I’m very glad I did. I found it to be quite a compelling read. Just to be clear – it’s a novel and it’s ‘fiction’. By that I mean that the story is made up. Like many novels it’s a composite of the author’s experience, circle of friends, family and so on. In that respect, the outline story isn’t even all that great. It’s contrived and compressed and wouldn’t generally merit a second glance in a discount book shop. It’s also a bit ‘American’. But, if you ignore that aspect of it and treat it simply as a vehicle for the ‘main story’ then you’ll find a very thought-provoking piece of writing.

On one level it’s an apologetic, on another it’s very evangelistic but I enjoyed it for its theology. It can be read ‘lightly’ and without any real engagement but then it would be a pretty poor novel. But it deserves to be read ‘engagingly’. It does a great job, in my opinion, of trying to find words to describe the Trinity and the consequences of its presentation of the Trinity (I don’t want to give away too much – it is genuinely worth reading). It stirs up issues of ecclesiology and what it means to be ‘church’. It challenges Christian behaviour and our response to others. It tackles the big questions of evil and why do bad things happen. It touches on eschatology and heaven and rebirth. Above all it’s a story about redemption and what it really means.

In many respects it resonates with my own developing theology. It comes up against the usual language barriers when a word or phrase is used that you twitch a little at. But the the book’s trying to speak of God and language is never sufficient to do that. So in that respect, the book isn’t ‘perfect’. But then I’ve yet to come across a theology book that is. It would be a great book to run a discussion group on. I suspect it would challenge many of the popular conceptions of God and the Christian life.
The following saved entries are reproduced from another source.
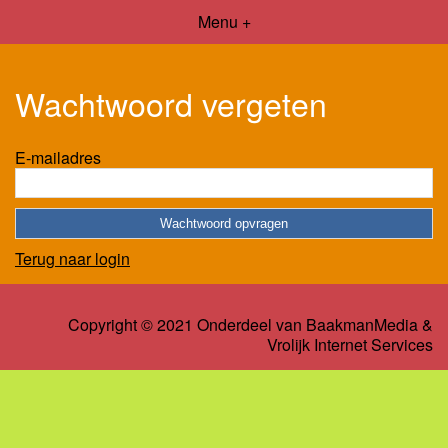
Menu +
Wachtwoord vergeten
E-mailadres
Terug naar login
Copyright © 2021 Onderdeel van
BaakmanMedia
&
Vrolijk Internet Services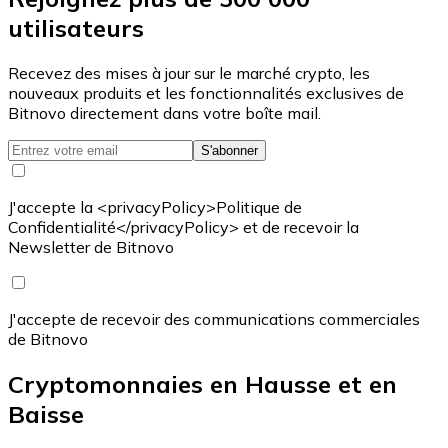
utilisateurs
Recevez des mises à jour sur le marché crypto, les
nouveaux produits et les fonctionnalités exclusives de
Bitnovo directement dans votre boîte mail.
S'abonner
J'accepte la <privacyPolicy>Politique de
Confidentialité</privacyPolicy> et de recevoir la
Newsletter de Bitnovo
J'accepte de recevoir des communications commerciales
de Bitnovo
Cryptomonnaies en Hausse et en
Baisse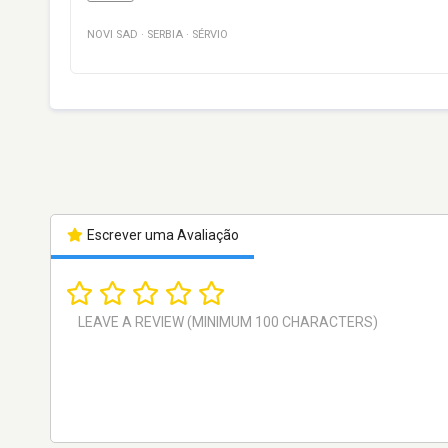
NOVI SAD
·
SERBIA
·
SÉRVIO
Escrever uma Avaliação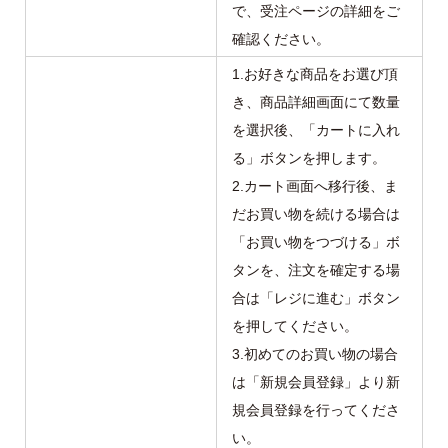
で、受注ページの詳細をご
確認ください。
1.お好きな商品をお選び頂
き、商品詳細画面にて数量
を選択後、「カートに入れ
る」ボタンを押します。
2.カート画面へ移行後、ま
だお買い物を続ける場合は
「お買い物をつづける」ボ
タンを、注文を確定する場
合は「レジに進む」ボタン
を押してください。
3.初めてのお買い物の場合
は「新規会員登録」より新
規会員登録を行ってくださ
い。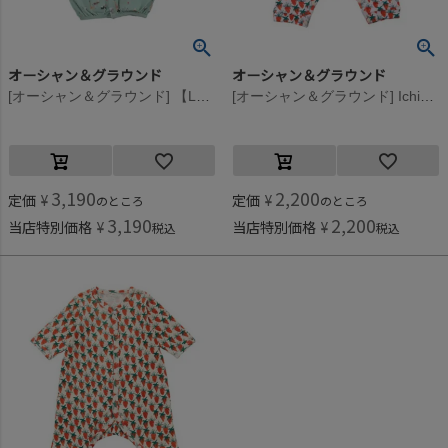
オーシャン＆グラウンド
オーシャン＆グラウンド
[オーシャン＆グラウンド] 【La stella/ラステラ】ソウガラ2WAYドレス ライトグリーン(LG)
[オーシャン＆グラウンド] IchigoBatake長袖ロンパス ラベンダー(LV)
3,190
2,200
定価
¥
定価
¥
のところ
のところ
3,190
2,200
当店特別価格
¥
当店特別価格
¥
税込
税込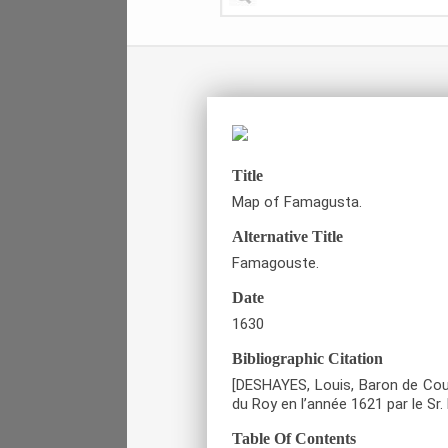
Title
Map of Famagusta.
Alternative Title
Famagouste.
Date
1630
Bibliographic Citation
[DESHAYES, Louis, Baron de Co
du Roy en l’année 1621 par le Sr. 
Table Of Contents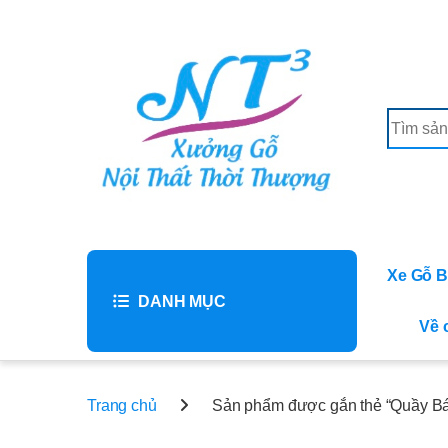
Skip to navigation
Skip to content
Search f
Xe Gỗ 
DANH MỤC
Về 
Trang chủ
Sản phẩm được gắn thẻ “Quầy B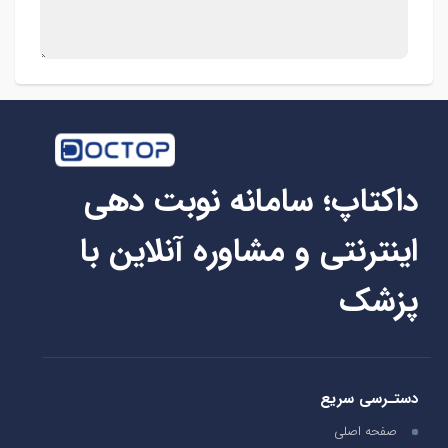
داکتاپ؛ سامانه نوبت دهی
اینترنتی و مشاوره آنلاین با
پزشک
دستـرسی سریع
صفحه اصلی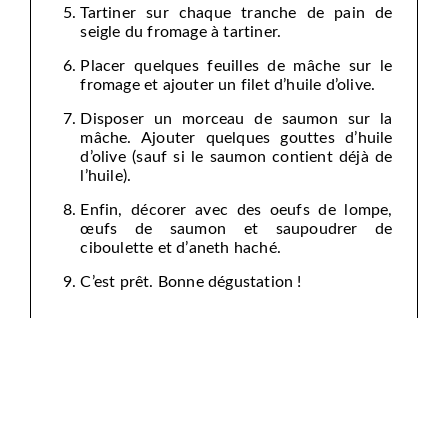
Tartiner sur chaque tranche de pain de
seigle du fromage à tartiner.
Placer quelques feuilles de mâche sur le
fromage et ajouter un filet d’huile d’olive.
Disposer un morceau de saumon sur la
mâche. Ajouter quelques gouttes d’huile
d’olive (sauf si le saumon contient déjà de
l’huile).
Enfin, décorer avec des oeufs de lompe,
œufs de saumon et saupoudrer de
ciboulette et d’aneth haché.
C’est prêt. Bonne dégustation !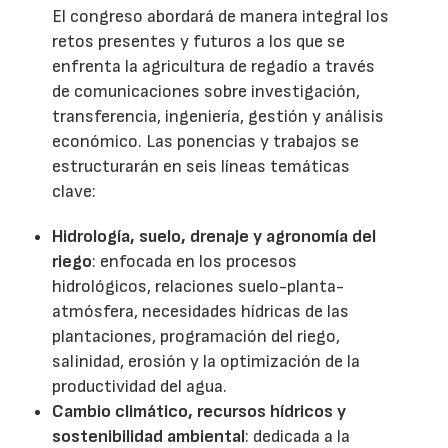
El congreso abordará de manera integral los
retos presentes y futuros a los que se
enfrenta la agricultura de regadío a través
de comunicaciones sobre investigación,
transferencia, ingeniería, gestión y análisis
económico. Las ponencias y trabajos se
estructurarán en seis líneas temáticas
clave:
Hidrología, suelo, drenaje y agronomía del
riego
: enfocada en los procesos
hidrológicos, relaciones suelo-planta-
atmósfera, necesidades hídricas de las
plantaciones, programación del riego,
salinidad, erosión y la optimización de la
productividad del agua.
Cambio climático, recursos hídricos y
sostenibilidad ambiental
: dedicada a la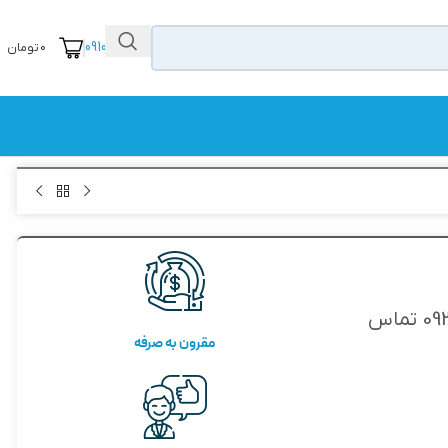
09104111456
0
تومان
شماره تماس: 67323000-021
جهت خرید و اطلاع از قیمت ها با شماره 09358388274 تماس
مقرون به صرفه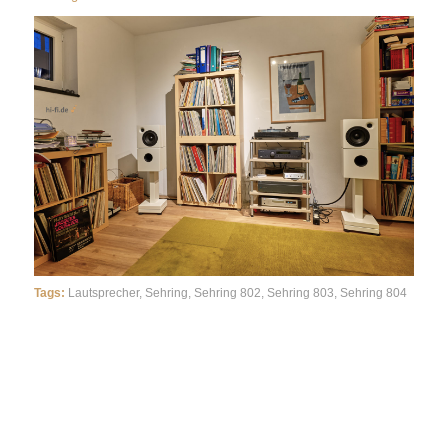
Tags:
Lautsprecher
,
Sehring
,
Sehring 802
,
Sehring 803
,
Sehring 804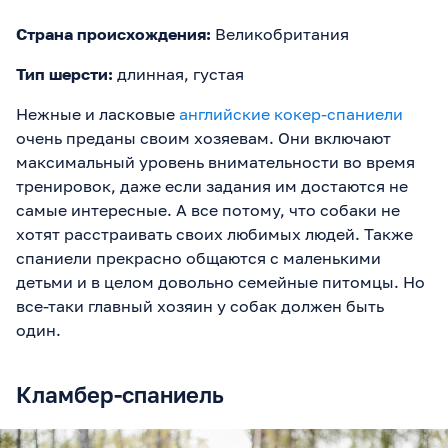
Страна происхождения:
Великобритания
Тип шерсти:
длинная, густая
Нежные и ласковые
английские кокер-спаниели
очень преданы своим хозяевам. Они включают
максимальный уровень внимательности во время
тренировок, даже если задания им достаются не
самые интересные. А все потому, что собаки не
хотят расстраивать своих любимых людей. Также
спаниели прекрасно общаются с маленькими
детьми и в целом довольно семейные питомцы. Но
все-таки главный хозяин у собак должен быть
один.
Кламбер-спаниель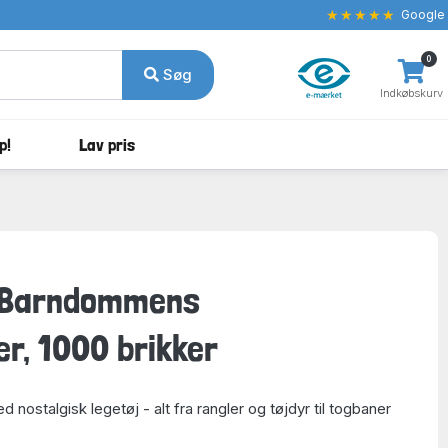
★★★★★
Google
0
Søg
Indkøbskurv
p!
Lav pris
 Barndommens
, 1000 brikker
d nostalgisk legetøj - alt fra rangler og tøjdyr til togbaner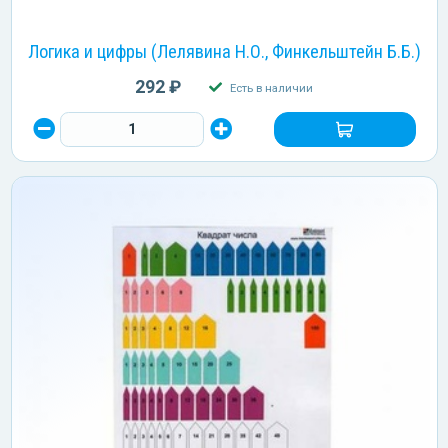
Логика и цифры (Лелявина Н.О., Финкельштейн Б.Б.)
292 ₽
Есть в наличии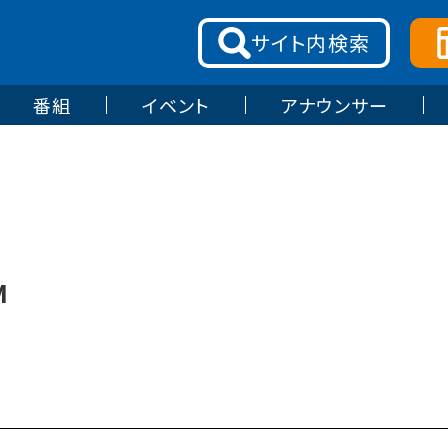
サイト内
検索
番組
イベント
アナウンサー
M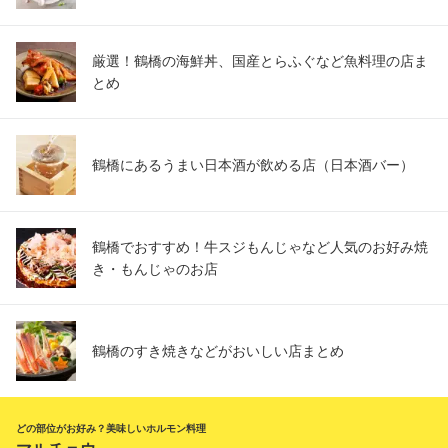
厳選！鶴橋の海鮮丼、国産とらふぐなど魚料理の店ま
とめ
鶴橋にあるうまい日本酒が飲める店（日本酒バー）
鶴橋でおすすめ！牛スジもんじゃなど人気のお好み焼
き・もんじゃのお店
鶴橋のすき焼きなどがおいしい店まとめ
どの部位がお好み？美味しいホルモン料理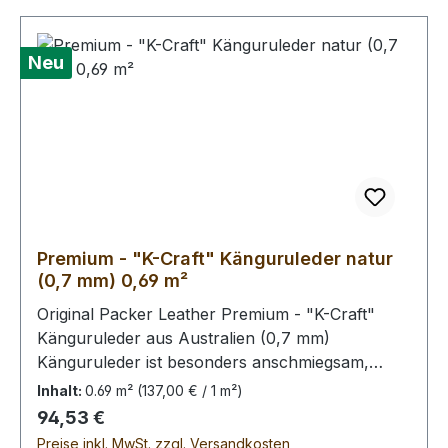
Kernstück ist 60 x 60 cm groß (siehe Foto 6).
Neu
Premium - "K-Craft" Känguruleder natur
(0,7 mm) 0,69 m²
Original Packer Leather Premium - "K-Craft"
Känguruleder aus Australien (0,7 mm)
Känguruleder ist besonders anschmiegsam,
dennoch äußerst zug.- und reißfest. Rein
Inhalt:
0.69 m²
(137,00 € / 1 m²)
pflanzliche Gerbung ohne
Regulärer Preis:
94,53 €
Oberflächenbehandlung. Die Kängurus leben im
Preise inkl. MwSt. zzgl. Versandkosten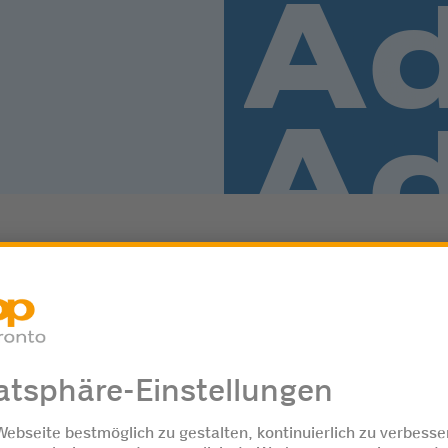
 eine Harnstofflösung, die in den Abgasstrang
Ox) zu reduzieren.
heint, sollten Sie nicht zu lange warten. Ohne
herweise nicht mehr.
separate Tanköffnung befüllt, oft in der Nähe de
(bei einigen Fahrzeugen auch unter der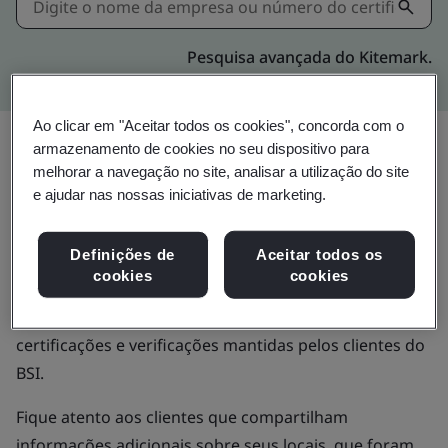
Pesquisa avançada do Kitemark.
Ao clicar em "Aceitar todos os cookies", concorda com o
Valide certificados
armazenamento de cookies no seu dispositivo para
melhorar a navegação no site, analisar a utilização do site
emitidos pelo BSI
e ajudar nas nossas iniciativas de marketing.
Definições de
Aceitar todos os
Use o diretório de Certificação e Verificação do BSI
cookies
cookies
para validar certificados emitidos pelo BSI ou
verificações de sites, e obter mais informações sobre
certificações e verificações mantidas pelos clientes do
BSI.
Fique atento aos clientes que compartilham
informações adicionais sobre seus locais, que foram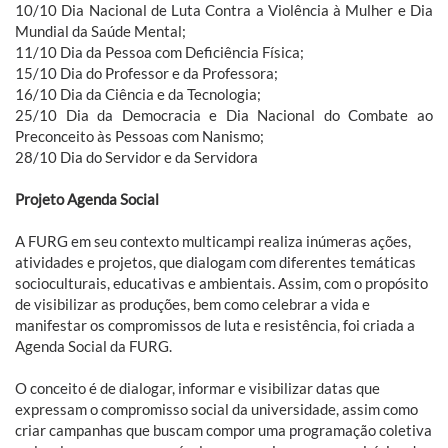
10/10 Dia Nacional de Luta Contra a Violência à Mulher e Dia
Mundial da Saúde Mental;
11/10 Dia da Pessoa com Deficiência Física;
15/10 Dia do Professor e da Professora;
16/10 Dia da Ciência e da Tecnologia;
25/10 Dia da Democracia e Dia Nacional do Combate ao
Preconceito às Pessoas com Nanismo;
28/10 Dia do Servidor e da Servidora
Projeto Agenda Social
A FURG em seu contexto multicampi realiza inúmeras ações,
atividades e projetos, que dialogam com diferentes temáticas
socioculturais, educativas e ambientais. Assim, com o propósito
de visibilizar as produções, bem como celebrar a vida e
manifestar os compromissos de luta e resistência, foi criada a
Agenda Social da FURG.
O conceito é de dialogar, informar e visibilizar datas que
expressam o compromisso social da universidade, assim como
criar campanhas que buscam compor uma programação coletiva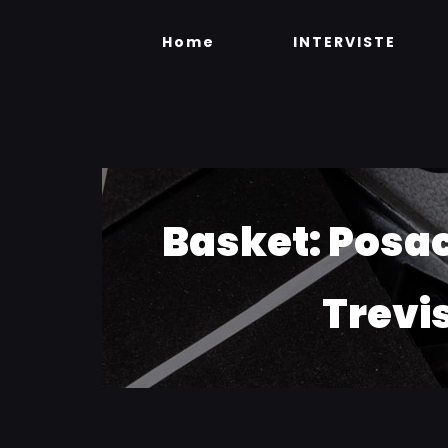
Skip
to
Home
INTERVISTE
content
Basket: Posac
Trevi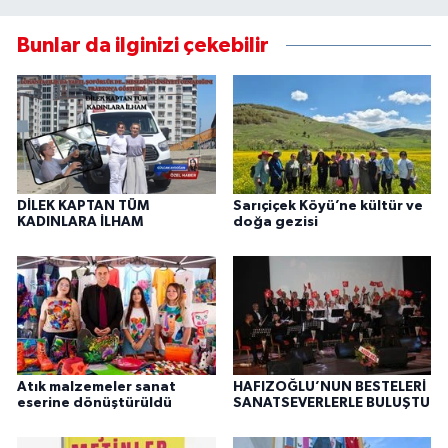
Bunlar da ilginizi çekebilir
DİLEK KAPTAN TÜM
Sarıçiçek Köyü’ne kültür ve
KADINLARA İLHAM
doğa gezisi
Atık malzemeler sanat
HAFIZOĞLU’NUN BESTELERİ
eserine dönüştürüldü
SANATSEVERLERLE BULUŞTU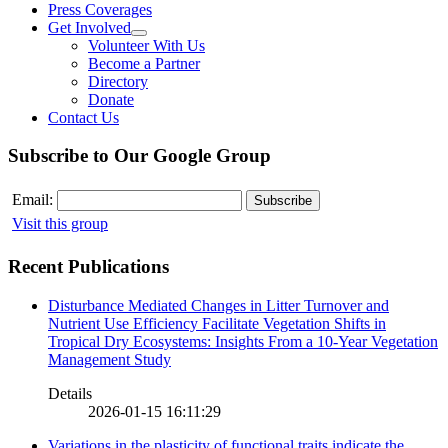
Press Coverages
Get Involved
Volunteer With Us
Become a Partner
Directory
Donate
Contact Us
Subscribe to Our Google Group
Email:
Visit this group
Recent Publications
Disturbance Mediated Changes in Litter Turnover and
Nutrient Use Efficiency Facilitate Vegetation Shifts in
Tropical Dry Ecosystems: Insights From a 10-Year Vegetation
Management Study
Details
2026-01-15 16:11:29
Variations in the plasticity of functional traits indicate the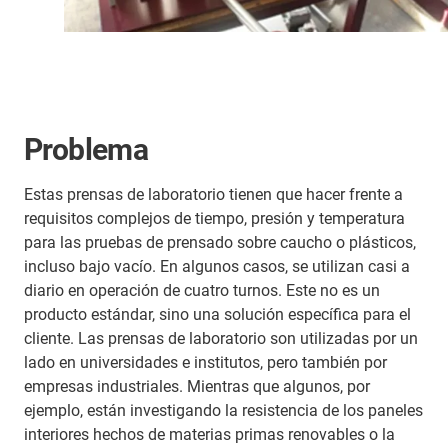
Problema
Estas prensas de laboratorio tienen que hacer frente a
requisitos complejos de tiempo, presión y temperatura
para las pruebas de prensado sobre caucho o plásticos,
incluso bajo vacío. En algunos casos, se utilizan casi a
diario en operación de cuatro turnos. Este no es un
producto estándar, sino una solución específica para el
cliente. Las prensas de laboratorio son utilizadas por un
lado en universidades e institutos, pero también por
empresas industriales. Mientras que algunos, por
ejemplo, están investigando la resistencia de los paneles
interiores hechos de materias primas renovables o la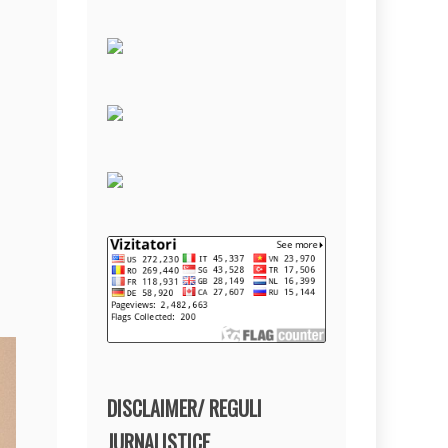
DISCLAIMER/ REGULI
JURNALISTICE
I do see why it created such a stir when it appeared. Conservative evangelicals especially were up in arms (here’s a little spoiler – God the Father is mostly portrayed as a comfortably built Afro-American woman – but there’s a very good reason for that). It definitely challenges much ‘cosy’ Christianity. It certainly challenges Sunday Christians. It gives Bibliolatry a real savaging. What it does emphasise though, over and over again, is that being a Christian is about being in a relationship with God. Where the book may well challenge you is what the nature of that relationship is.